日に日に秋が深まる今日この頃、〆切に追われていない皆さんはさぞいい週末を迎えていることだろう(悲)。行楽に、スポーツに、そしてグルメにと、もっとも楽しみやすい気候で、もうあとわずかで長い冬がやってくるのだから、チャンスは逃さずに楽しんでいきたい。秋が深まってくると鍋物の登場機会が増える。僕はなんてったって湯豆腐が好きで、最後の晩餐にはマグロの赤身刺しとどちらを頼むだろうかといつも悩む。湯豆腐の魅力はそのシンプルな味と、せかされないのんびりペースである。鍋物は、食べごろを逃がしてしまうと食材の魅力を半減させてしまうから、意外と忙しく見張らなければならない。寄せ鍋なんかで魚を煮すぎるとパサパサで味のしない固まりになってしまうし、すき焼きの牛なんざ絶対にベストタイミングを逃したくないものだ。その点、湯豆腐はひたすらのんびりと楽しめる。
豆腐も食べごろはある。昆布出汁のなかで、グツグツとさせない火加減で木綿豆腐が揺れてくると食べごろで、そこを逃してしまうと固くなってしまう。それでも、鍋には豆腐と鱈しか入れないから慌ただしさがなく、きっとグツグツとさせないこともポイントだろう。のんびりとした気分で長く焼酎を楽しんでいられる。シンプルな味だから、ダラダラと何時間も楽しめることがうれしい。普段、時間に追われているのと真逆だからかもしれない。疲労回復には最高の鍋なのだ。
好きな鍋というと湯豆腐についでは寄せ鍋となるのだが、前述の通り食べごろの見極めに追い回されるのが難点である。湯豆腐と違って、魚介類を4~5種類揃えたら予算としてはグーンと張る、高級料理の類いであることも緊張感を高める。
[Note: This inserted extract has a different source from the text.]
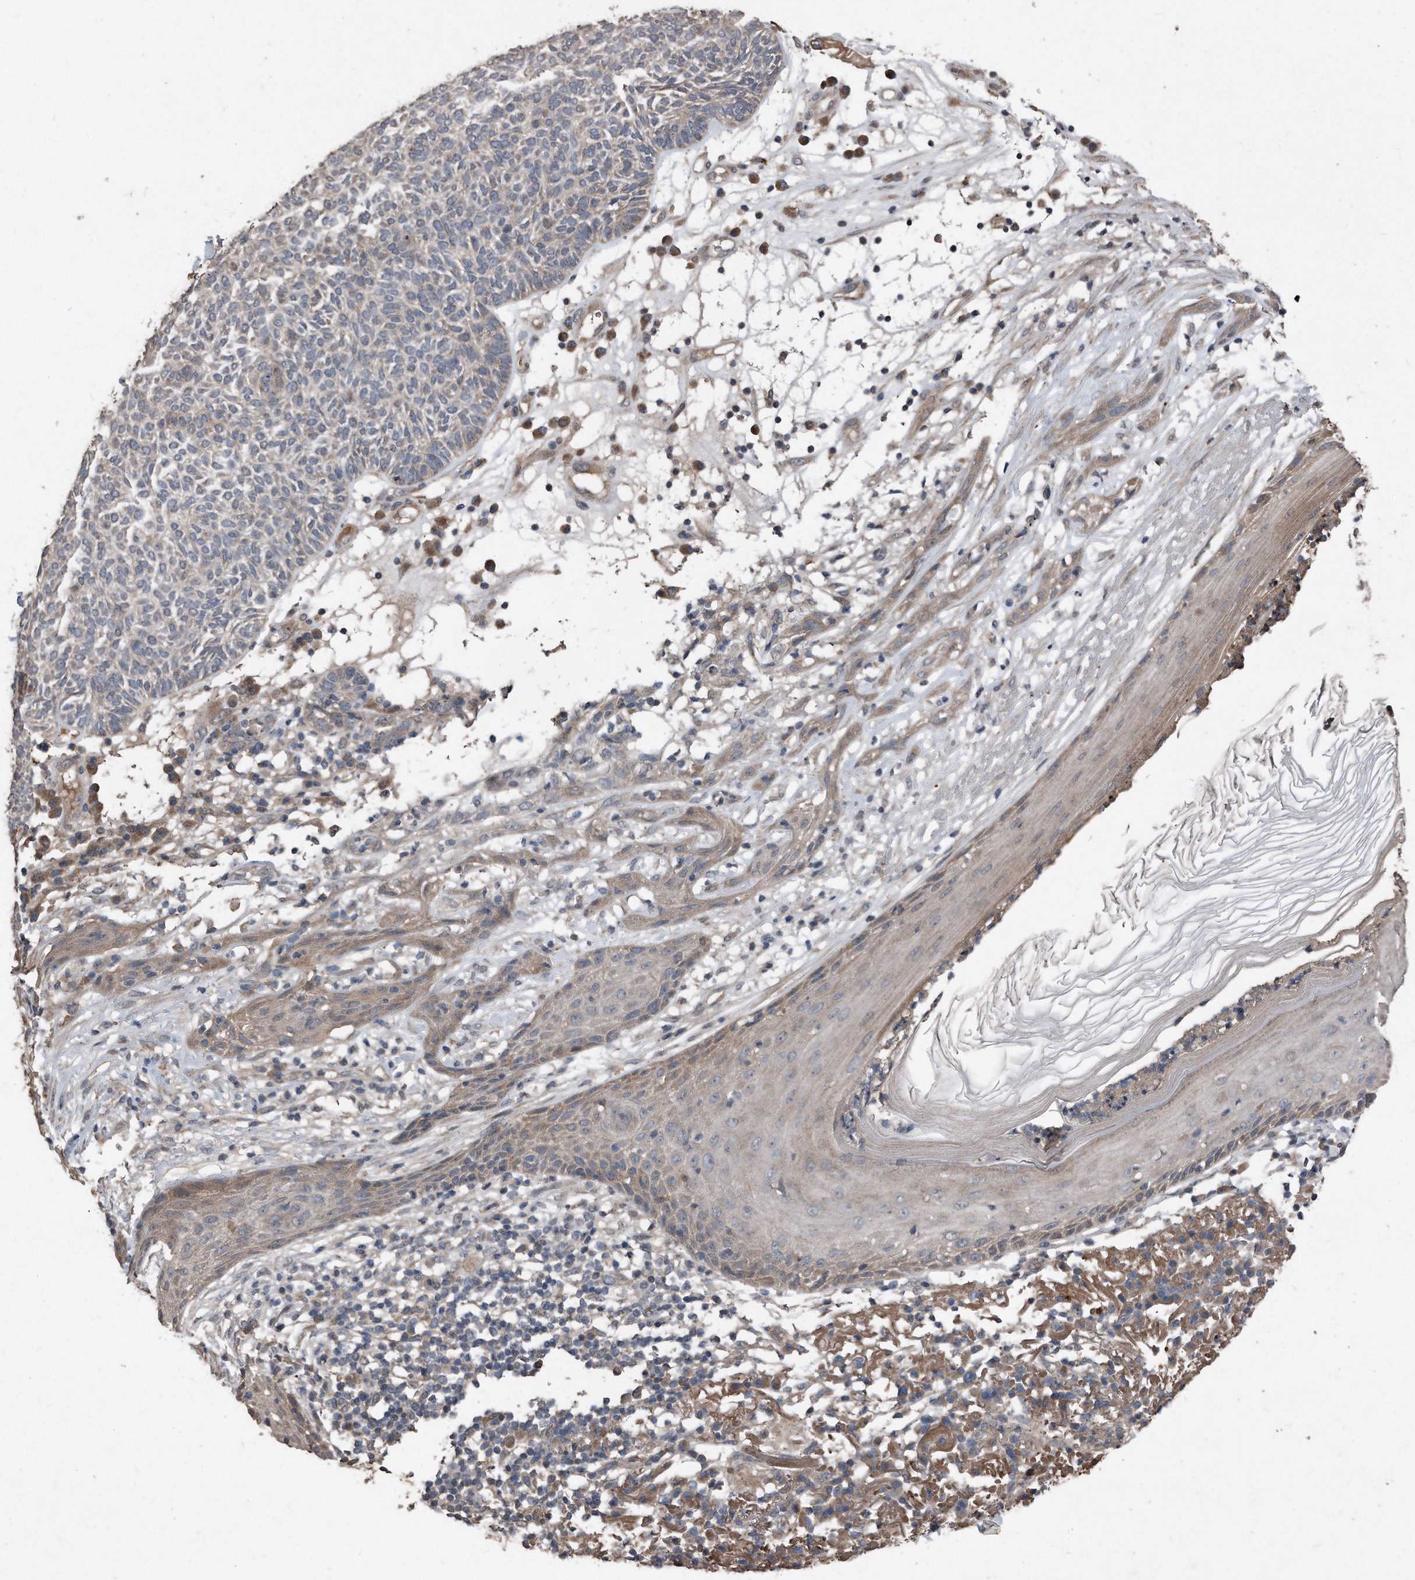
{"staining": {"intensity": "weak", "quantity": "<25%", "location": "cytoplasmic/membranous"}, "tissue": "skin cancer", "cell_type": "Tumor cells", "image_type": "cancer", "snomed": [{"axis": "morphology", "description": "Squamous cell carcinoma, NOS"}, {"axis": "topography", "description": "Skin"}], "caption": "IHC photomicrograph of neoplastic tissue: squamous cell carcinoma (skin) stained with DAB exhibits no significant protein staining in tumor cells. (DAB immunohistochemistry (IHC) visualized using brightfield microscopy, high magnification).", "gene": "ANKRD10", "patient": {"sex": "female", "age": 90}}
ベースとなる出汁も慎重にひき、味付けだって甘くも塩っぱくもなく、キリリととうまみが際立つものにしたい。湯通しなど、食材の下準備もするに越したことはない。調理レベルが問われ、さらに食卓でも緊張感があるのは湯豆腐とはまったく異なる。そしてなぜか、そんな鍋に燃える男は多いはずだ。寄せ鍋やすき焼きになったときの親父の集中力は僕にもしっかりと受け継がれている。そのくせ湯豆腐を鍋の頂上に君臨させるのも、これになると鍋奉行ぶりをまったく忘れ、ただの酒呑み人形になってしまうのもそのまんま引き継いでいる。
唯一親父が知らないままにあの世に言ってしまったのが、キムチ鍋だ。僕の記憶では20歳くらいの頃に突如としてメニューに現れ、急速にスタンダードな存在になった。僕も研究に研究を重ねて(!?)レパートリーとした。僕のレシピのポイントは、ネギの青いところを大量に使うことだ。秋から冬になると湯豆腐の登場回数が増え、1回に3本ほどのネギを使うから青い部分が大量発生する。これを利用してのもっともうまい料理が、今のところキムチ鍋なのである。キムチと一緒に大量の小口切りをじっくりと炒める。これにトリでひいた出汁を加えて伸ばしてやると、うまいスープが出来上がるのだ。後は具材がドンドン味を深めてくれる。以前、本誌企画の『東海道徒歩の旅』で取材し、手間のかかり具合と伝統に感激してファンになった八丁味噌も一緒に炒めると、よりコクのあるスープになる。今宵、お鍋をご検討の方はぜひお試しあれ。